To: richardred who wrote (2014)4/22/2008 8:46:46 PM
From: Glenn Petersen  Read Replies (1) | Respond to of 6157
 
Finally I will engage in a bit of pure speculation here on another positive for the market for Kapstone's products. Kraft paper, which is a large share of its business, finds its heaviest use in paper grocery bags. This business was shattered over the last 20 years as paper was largely replaced by plastic. I suspect that trend may reverse. There is a strong environmental movement to restrict or ban the use of thin plastic grocery bags.

There are two sides to the plastic bag versus paper bag debate. Personally, I prefer plastic bags, but I do make sure that they are recycled. It appears that I am in a very small minority.

Whole Foods, others to stop using plastic bags

McClatchy-Tribune

1:14 AM CDT, April 22, 2008

RALEIGH, N.C.

The bag wars have begun.

Disposable plastic bags, which are made of petroleum, are under siege these days. Americans use 100 billion plastic bags a year and only about 1 percent are recycled, according to the Worldwatch Institute, an independent research organization that focuses on environmental issues.

And that, as Earth Day is celebrated Tuesday, is cause for concern.

Some states and cities have considered banning or taxing disposable plastic bags. Several grocery store chains have cut their use.

But are the bags that bad?

The American Chemistry Council, a trade association that represents chemical manufacturers, has opposed bans on plastic bags and said they have their benefits. The council said one truck can carry the same number of plastic bags as it takes seven trucks hauling bulkier paper bags.

And then there is the issue of trees. Plastic bags aren't made of trees, and when they're recycled, they save more trees.

The Trex Company, a Winchester, Va., manufacturer, makes building materials such as composite lumber for decking from plastic bags and reclaimed wood.

Among their suppliers of plastic is Harris-Teeter, which collects about 1.9 million pounds of plastic a year, said Jennifer Panetta, director of communications for the Charlotte, N.C.-based grocery store chain, with stores in eight states.

"We feel it's the consumers' choice," Panetta said. "If they stop using plastic bags, we would not carry them."

Still, some cities have banned their use.

Last March, San Francisco became the first U.S. city to bar large supermarkets from handing out disposable plastic bags. China has banned grocery stores and shops from handing them out after June 1.

The natural foods supermarket Whole Foods plans to stop handing them out at its 270 stores as of Tuesday. That means roughly 100 million plastic bags will be kept out of the environment by the end of 2008, the company says.

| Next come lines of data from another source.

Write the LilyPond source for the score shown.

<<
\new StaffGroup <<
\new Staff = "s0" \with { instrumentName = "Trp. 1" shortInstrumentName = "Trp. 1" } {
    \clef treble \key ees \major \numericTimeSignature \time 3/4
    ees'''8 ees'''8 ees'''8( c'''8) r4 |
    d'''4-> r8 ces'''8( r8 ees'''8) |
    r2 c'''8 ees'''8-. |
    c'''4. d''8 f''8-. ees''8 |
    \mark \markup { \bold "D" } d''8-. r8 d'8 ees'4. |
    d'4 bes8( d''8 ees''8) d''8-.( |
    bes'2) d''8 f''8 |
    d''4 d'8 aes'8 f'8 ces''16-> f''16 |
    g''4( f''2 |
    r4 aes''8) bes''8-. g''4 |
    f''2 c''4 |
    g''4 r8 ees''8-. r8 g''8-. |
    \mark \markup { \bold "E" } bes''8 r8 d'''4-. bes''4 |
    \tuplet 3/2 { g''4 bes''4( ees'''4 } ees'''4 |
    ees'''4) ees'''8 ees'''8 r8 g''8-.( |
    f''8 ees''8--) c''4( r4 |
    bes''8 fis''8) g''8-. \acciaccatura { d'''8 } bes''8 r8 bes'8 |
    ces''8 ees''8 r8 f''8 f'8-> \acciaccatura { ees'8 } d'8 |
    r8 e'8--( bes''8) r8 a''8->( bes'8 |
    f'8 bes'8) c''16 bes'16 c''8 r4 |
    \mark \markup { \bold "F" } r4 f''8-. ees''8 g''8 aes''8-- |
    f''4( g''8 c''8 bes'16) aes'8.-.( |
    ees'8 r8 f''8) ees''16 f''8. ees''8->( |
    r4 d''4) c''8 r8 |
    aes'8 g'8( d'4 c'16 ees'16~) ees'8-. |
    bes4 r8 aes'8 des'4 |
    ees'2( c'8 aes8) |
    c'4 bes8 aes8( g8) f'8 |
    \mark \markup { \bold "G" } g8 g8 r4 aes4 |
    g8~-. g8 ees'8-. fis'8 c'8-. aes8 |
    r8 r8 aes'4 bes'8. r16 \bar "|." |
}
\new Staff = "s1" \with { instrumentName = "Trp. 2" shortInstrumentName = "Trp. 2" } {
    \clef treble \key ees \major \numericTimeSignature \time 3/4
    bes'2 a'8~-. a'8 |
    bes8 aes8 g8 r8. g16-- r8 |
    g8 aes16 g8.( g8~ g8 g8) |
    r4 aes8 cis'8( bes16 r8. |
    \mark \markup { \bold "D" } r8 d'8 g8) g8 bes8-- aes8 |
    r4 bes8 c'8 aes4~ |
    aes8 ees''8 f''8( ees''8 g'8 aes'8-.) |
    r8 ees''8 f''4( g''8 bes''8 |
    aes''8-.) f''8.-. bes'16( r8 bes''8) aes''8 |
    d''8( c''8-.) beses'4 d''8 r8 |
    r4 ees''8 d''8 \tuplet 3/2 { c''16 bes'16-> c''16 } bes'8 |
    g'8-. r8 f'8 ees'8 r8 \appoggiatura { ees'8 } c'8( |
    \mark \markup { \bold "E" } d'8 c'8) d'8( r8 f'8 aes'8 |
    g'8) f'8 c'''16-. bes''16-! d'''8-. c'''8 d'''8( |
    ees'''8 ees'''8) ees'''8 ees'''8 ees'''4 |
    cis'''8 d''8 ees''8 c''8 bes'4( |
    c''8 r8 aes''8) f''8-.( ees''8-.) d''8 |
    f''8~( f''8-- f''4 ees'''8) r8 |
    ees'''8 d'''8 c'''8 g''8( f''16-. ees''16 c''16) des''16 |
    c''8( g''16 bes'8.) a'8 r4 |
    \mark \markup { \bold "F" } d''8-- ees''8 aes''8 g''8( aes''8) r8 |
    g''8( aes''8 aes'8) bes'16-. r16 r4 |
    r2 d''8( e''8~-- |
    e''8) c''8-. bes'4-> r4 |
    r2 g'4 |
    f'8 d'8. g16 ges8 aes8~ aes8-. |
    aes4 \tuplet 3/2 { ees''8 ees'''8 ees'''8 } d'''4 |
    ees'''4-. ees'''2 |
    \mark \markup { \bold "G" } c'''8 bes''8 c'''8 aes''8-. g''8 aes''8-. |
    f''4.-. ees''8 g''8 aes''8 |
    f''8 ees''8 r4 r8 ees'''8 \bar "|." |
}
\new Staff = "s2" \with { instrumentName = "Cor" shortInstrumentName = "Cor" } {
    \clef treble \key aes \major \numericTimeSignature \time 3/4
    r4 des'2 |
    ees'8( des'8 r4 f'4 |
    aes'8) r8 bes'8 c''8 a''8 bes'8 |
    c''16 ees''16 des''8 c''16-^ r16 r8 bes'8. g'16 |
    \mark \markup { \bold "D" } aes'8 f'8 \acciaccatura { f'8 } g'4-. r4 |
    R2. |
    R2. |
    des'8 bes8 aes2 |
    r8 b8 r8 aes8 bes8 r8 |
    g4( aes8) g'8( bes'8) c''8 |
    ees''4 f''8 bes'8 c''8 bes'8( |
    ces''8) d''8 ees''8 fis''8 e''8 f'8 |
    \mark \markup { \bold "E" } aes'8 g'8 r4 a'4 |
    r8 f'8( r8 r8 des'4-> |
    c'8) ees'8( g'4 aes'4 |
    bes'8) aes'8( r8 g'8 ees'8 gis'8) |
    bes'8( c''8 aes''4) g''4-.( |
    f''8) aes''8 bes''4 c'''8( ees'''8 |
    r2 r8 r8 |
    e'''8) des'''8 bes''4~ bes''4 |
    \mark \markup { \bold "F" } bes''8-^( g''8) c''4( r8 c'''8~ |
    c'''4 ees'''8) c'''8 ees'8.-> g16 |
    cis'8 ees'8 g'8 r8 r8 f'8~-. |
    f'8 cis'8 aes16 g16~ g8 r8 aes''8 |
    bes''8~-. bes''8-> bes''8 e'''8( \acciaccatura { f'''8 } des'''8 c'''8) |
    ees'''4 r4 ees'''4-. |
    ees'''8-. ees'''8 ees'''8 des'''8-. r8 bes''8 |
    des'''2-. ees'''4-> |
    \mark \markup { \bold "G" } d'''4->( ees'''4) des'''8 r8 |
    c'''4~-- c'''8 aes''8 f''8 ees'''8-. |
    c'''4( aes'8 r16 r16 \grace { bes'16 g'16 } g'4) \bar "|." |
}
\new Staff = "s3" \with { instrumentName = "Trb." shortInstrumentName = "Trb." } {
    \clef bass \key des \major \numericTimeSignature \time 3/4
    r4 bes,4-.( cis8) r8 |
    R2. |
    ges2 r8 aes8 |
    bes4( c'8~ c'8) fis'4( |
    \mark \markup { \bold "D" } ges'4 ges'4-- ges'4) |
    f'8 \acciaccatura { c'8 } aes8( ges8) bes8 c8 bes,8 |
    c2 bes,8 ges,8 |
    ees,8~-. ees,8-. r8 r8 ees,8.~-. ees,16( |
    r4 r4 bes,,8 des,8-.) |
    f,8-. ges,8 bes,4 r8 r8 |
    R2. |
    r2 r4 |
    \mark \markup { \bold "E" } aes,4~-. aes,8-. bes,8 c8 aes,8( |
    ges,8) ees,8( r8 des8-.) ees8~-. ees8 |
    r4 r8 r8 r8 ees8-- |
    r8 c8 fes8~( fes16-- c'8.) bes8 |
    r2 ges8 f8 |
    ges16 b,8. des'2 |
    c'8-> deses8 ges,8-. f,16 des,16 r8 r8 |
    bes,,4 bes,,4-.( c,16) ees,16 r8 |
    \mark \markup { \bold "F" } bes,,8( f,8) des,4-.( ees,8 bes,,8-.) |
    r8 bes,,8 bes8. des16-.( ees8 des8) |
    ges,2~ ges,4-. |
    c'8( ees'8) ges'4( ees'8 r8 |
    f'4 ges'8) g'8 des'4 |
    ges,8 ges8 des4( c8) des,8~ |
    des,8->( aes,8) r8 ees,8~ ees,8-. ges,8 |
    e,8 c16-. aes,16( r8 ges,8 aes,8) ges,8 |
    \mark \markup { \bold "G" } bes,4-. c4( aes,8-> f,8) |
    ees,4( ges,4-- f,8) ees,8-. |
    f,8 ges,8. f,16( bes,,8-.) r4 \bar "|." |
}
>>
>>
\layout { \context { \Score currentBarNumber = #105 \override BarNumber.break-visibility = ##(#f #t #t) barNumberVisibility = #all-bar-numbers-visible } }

"It's really a part of our core values as a company, caring for our communities and our environment," said Darrah Horgan, a spokesperson for Whole Foods. "We're really encouraging people to re-use and bring in their own bags if possible."

Kroger collects plastic bags, dry-cleaning bags, and other plastic shrink wrap in bins near the entrance to stores. It sells reusable bags for 99 cents.

"One reusable bag has the potential to eliminate 1,000 plastic bags over the course of the reusable bag's life time," said Meghan Glynn, spokeswoman for the Kroger Company.